The compartment had been away from the explosion, and when vacuum hit the inside of the ship, the life-preservation measures had gone off, sealing him in. Luck. That was what he could attribute his survival to that day. The idea of what could have happened because he hadn’t been properly prepared was why he was so careful now.

He floated in space for two days before he was able to get a signal out, and three more before a ship answered his call. He’d still been in the system, so it was only a few hours after that. Of course, the first thing the miners did after extricating him to safety was try to extort money from him as payment for the rescue. He’d killed them and flown back to Valgar Station to get access to every security record.

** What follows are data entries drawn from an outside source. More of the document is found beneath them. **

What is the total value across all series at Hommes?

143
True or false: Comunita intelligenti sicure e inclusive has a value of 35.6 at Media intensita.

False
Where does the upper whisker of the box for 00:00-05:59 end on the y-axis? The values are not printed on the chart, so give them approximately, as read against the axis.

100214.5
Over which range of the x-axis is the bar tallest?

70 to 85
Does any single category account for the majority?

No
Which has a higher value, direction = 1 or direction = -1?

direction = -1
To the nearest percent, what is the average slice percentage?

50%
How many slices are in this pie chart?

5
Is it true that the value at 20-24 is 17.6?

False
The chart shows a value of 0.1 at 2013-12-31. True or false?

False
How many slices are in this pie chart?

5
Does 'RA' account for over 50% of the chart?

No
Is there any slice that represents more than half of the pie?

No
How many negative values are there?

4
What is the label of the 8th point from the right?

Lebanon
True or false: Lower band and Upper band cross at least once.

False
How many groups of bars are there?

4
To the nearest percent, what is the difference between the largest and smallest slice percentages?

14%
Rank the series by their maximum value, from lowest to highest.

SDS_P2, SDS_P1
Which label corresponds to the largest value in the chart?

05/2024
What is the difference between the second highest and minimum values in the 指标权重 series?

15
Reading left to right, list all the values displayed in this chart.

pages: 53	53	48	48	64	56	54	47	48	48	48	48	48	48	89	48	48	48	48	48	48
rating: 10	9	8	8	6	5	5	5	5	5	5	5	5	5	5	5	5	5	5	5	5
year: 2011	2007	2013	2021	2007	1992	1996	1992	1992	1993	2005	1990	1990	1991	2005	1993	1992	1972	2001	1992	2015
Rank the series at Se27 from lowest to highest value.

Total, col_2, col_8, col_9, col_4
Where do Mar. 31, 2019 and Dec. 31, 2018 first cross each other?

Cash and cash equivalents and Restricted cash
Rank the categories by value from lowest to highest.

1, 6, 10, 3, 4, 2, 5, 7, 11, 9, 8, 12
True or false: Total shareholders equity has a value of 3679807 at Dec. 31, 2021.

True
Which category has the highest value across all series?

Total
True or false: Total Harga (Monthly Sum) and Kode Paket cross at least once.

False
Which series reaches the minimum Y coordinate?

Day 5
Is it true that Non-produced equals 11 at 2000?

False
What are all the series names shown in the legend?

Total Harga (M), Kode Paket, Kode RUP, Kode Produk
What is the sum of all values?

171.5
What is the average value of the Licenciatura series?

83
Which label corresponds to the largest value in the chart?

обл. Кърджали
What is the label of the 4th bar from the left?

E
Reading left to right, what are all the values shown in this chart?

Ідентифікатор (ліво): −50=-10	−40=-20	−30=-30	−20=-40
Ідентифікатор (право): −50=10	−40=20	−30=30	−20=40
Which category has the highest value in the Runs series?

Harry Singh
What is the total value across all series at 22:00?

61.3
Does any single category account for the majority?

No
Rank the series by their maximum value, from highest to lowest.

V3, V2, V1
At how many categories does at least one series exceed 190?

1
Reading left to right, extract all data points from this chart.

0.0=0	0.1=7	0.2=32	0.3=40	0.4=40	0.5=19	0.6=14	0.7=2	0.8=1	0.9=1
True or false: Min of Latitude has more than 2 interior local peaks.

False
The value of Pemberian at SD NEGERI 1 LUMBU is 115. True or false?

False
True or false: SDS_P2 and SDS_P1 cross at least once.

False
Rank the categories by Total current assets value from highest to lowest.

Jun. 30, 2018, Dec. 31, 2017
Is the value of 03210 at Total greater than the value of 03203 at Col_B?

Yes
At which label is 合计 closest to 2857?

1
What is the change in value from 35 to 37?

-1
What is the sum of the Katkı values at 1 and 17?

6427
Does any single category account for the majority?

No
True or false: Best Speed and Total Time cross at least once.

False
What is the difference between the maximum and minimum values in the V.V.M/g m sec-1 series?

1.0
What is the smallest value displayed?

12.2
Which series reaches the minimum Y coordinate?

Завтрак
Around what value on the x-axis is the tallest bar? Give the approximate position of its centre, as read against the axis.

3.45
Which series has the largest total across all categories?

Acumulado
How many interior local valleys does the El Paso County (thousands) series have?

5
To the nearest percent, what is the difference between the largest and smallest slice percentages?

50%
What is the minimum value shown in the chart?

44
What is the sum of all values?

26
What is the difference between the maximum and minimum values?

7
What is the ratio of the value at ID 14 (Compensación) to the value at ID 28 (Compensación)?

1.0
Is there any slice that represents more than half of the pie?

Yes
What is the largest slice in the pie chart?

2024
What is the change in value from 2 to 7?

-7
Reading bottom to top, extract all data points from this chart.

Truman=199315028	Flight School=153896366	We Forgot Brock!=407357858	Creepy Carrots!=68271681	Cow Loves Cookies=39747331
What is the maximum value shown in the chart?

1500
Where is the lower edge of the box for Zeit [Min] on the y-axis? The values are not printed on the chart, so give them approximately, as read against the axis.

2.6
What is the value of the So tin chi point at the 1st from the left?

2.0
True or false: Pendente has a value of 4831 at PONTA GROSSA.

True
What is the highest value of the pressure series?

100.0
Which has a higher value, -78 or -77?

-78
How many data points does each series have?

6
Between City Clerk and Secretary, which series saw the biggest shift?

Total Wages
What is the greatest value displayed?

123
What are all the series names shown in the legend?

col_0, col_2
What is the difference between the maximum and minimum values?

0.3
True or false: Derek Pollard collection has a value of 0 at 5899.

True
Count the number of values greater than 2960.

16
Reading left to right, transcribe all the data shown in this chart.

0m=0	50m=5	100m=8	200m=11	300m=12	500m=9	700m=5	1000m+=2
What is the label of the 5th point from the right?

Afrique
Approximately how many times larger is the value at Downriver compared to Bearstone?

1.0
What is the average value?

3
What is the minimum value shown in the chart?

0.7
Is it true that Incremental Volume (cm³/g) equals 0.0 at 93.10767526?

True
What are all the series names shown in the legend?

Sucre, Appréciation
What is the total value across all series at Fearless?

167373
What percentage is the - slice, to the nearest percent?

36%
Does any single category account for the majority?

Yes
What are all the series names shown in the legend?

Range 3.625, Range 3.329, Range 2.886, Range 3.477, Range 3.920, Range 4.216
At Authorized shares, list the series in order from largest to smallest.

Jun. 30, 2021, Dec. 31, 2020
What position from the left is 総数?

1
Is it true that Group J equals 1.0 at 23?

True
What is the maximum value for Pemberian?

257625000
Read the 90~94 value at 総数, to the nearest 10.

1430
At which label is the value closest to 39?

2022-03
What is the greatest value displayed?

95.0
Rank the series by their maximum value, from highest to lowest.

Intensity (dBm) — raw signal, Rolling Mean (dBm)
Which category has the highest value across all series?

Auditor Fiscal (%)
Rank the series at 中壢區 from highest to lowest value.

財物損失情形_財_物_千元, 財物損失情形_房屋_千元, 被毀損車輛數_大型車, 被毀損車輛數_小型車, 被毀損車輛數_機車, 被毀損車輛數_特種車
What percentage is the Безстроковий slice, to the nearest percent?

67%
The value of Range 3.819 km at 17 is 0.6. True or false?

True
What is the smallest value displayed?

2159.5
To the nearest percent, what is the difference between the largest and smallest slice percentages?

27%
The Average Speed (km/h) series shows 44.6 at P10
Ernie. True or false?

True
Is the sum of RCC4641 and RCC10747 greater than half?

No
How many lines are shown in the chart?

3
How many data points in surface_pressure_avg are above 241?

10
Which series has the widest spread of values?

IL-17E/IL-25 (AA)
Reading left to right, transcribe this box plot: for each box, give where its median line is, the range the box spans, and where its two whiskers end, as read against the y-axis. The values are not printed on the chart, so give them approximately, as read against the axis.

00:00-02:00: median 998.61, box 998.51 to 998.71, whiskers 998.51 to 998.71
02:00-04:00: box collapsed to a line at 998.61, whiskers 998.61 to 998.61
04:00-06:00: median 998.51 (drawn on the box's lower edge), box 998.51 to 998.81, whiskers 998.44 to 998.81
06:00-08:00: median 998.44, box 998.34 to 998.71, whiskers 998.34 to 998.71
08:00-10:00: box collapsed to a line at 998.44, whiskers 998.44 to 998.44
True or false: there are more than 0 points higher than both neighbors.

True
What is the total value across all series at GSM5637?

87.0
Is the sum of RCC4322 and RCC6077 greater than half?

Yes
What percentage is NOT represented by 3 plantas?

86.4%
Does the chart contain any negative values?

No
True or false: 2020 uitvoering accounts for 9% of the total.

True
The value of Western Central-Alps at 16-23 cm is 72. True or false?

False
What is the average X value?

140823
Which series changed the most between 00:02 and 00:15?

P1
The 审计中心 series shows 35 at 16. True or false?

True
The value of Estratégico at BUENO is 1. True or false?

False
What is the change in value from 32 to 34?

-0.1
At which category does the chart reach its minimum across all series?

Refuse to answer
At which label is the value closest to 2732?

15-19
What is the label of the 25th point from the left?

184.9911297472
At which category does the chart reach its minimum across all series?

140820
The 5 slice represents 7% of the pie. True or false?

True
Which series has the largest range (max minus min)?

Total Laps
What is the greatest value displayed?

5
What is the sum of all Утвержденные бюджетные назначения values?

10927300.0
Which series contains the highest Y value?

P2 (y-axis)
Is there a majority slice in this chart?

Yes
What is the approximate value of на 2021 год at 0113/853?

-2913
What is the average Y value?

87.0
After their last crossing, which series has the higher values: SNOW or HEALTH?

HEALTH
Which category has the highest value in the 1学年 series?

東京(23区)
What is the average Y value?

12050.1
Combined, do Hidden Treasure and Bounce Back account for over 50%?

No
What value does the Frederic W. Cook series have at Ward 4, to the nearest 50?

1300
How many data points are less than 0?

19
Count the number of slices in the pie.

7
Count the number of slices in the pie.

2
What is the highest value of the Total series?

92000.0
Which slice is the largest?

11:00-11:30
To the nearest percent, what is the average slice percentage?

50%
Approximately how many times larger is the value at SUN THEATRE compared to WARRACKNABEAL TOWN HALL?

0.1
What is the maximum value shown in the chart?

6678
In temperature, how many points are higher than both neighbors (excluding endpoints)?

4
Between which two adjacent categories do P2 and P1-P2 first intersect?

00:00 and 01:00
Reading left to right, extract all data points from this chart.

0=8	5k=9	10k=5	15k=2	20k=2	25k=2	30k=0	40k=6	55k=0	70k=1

The hover banked hard, and Alex let out a string of curses. If the hover had been armed, that other one would be vapors now. Tristan looked outside, surprised to note he recognized some of the landmarks from the maps he’d studied. He’d been lost in his memories longer than he’d thought.

Yes, he needed time away from everything.

He moved his seat closer to Alex and studied the area. They were over Hastead, but they were too high to make out details and locate the Telrize Complex.

“How far are we?”

Alex brought up a map on the screen. “Ten miles. I’ll take the next descent window into the city’s travel lanes.”

Tristan zoomed into the map of the complex and tapped the lane that went around it. “Get on that one. I want to take a look before landing.”

Alex told the hover to route them there.

As they approached the complex, one building stood out, large at their distance when every other building was minuscule. 

Alex whistled. “We need to find one machine in that building? I really hope I can narrow down where it can be, otherwise we’re going to be at this for months.”

“You said you’d be able to.”

“I can. Trust me, I can. I have no intention of searching every inch of that place.” He tapped the building on the screen and information came up. “It’s more than a mile wide, and one and a half long. Twelve floors. Is that the only warehouse for the whole planet?”

Tristan didn’t reply. He was trying to match the location of the building where the mainframe was located on the map to what he was seeing outside, but it was too deep within the complex for him to see it.

Alex glanced at him. “If you need another look, I’d say for a place like this, with the kind of traffic the lane has, we’re good for three, maybe four circuits before a system flags us.”